**Available data**
· · ·
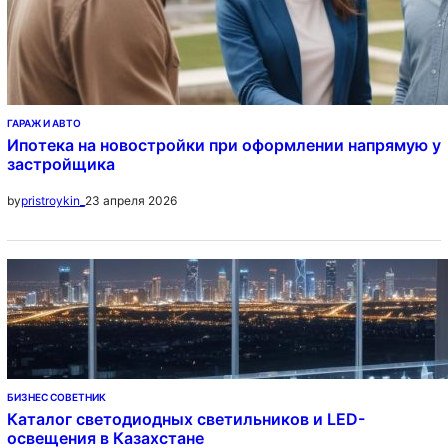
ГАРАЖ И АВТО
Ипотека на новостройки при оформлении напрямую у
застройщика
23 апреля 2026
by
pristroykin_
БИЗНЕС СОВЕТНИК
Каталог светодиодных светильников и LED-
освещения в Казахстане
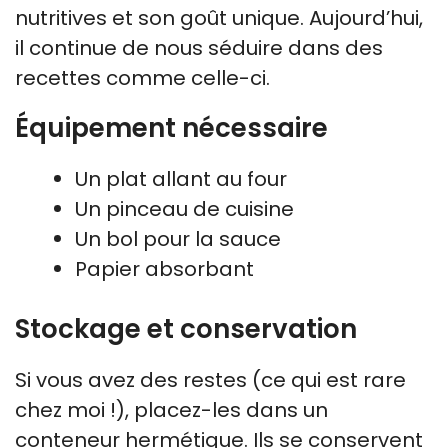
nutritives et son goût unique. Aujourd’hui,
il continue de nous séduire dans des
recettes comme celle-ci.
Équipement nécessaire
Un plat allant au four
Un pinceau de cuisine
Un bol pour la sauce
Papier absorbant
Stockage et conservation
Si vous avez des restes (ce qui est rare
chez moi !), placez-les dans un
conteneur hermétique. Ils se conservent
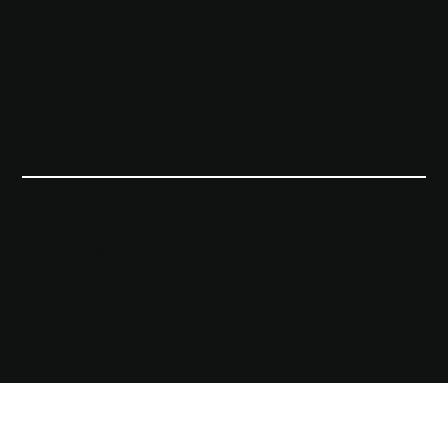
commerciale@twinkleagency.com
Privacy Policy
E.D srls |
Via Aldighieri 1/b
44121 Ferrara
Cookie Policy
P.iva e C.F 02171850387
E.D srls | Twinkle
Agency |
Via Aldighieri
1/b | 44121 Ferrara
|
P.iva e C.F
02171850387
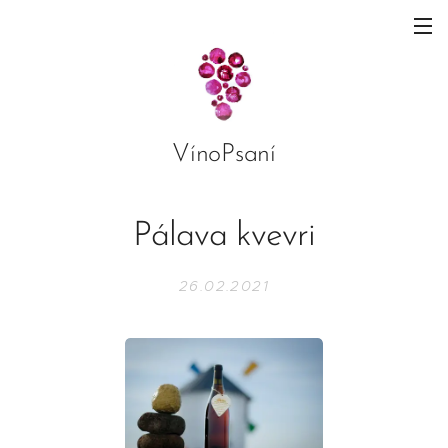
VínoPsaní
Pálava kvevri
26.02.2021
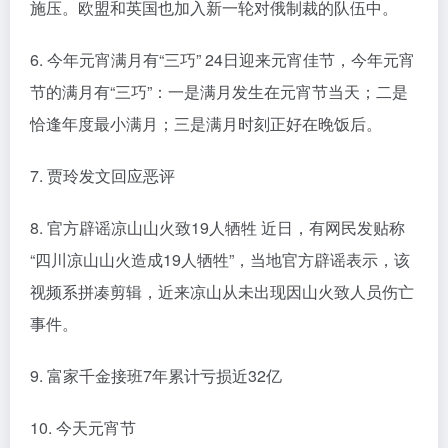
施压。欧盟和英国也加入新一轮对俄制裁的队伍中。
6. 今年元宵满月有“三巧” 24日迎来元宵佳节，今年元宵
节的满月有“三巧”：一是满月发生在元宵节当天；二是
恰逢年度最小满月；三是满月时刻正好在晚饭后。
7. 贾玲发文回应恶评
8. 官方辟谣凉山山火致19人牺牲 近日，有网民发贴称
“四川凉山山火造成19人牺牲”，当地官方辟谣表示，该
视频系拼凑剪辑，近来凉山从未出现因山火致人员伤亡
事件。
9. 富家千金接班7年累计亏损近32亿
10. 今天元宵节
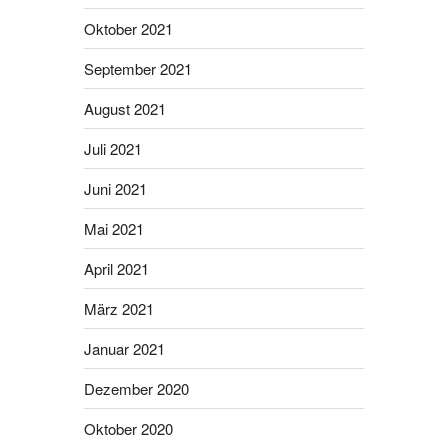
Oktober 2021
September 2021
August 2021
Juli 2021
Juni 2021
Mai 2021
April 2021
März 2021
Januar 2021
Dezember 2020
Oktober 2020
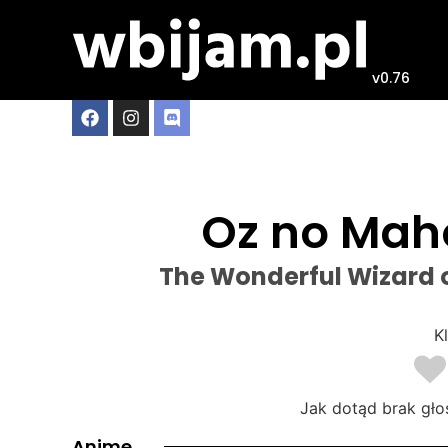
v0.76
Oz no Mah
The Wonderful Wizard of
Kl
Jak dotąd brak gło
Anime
· · ·
**Prompt**
Please give again the lines of the records, starting with the first and going on through the line with "освещения в Казахстане", swapping "застройщика" for "девелопера" and changing nothing else. Leave out the pictures.

**Answer space**
ГАРАЖ И АВТО
Ипотека на новостройки при оформлении напрямую у
девелопера
23 апреля 2026
by
pristroykin_
БИЗНЕС СОВЕТНИК
Каталог светодиодных светильников и LED-
освещения в Казахстане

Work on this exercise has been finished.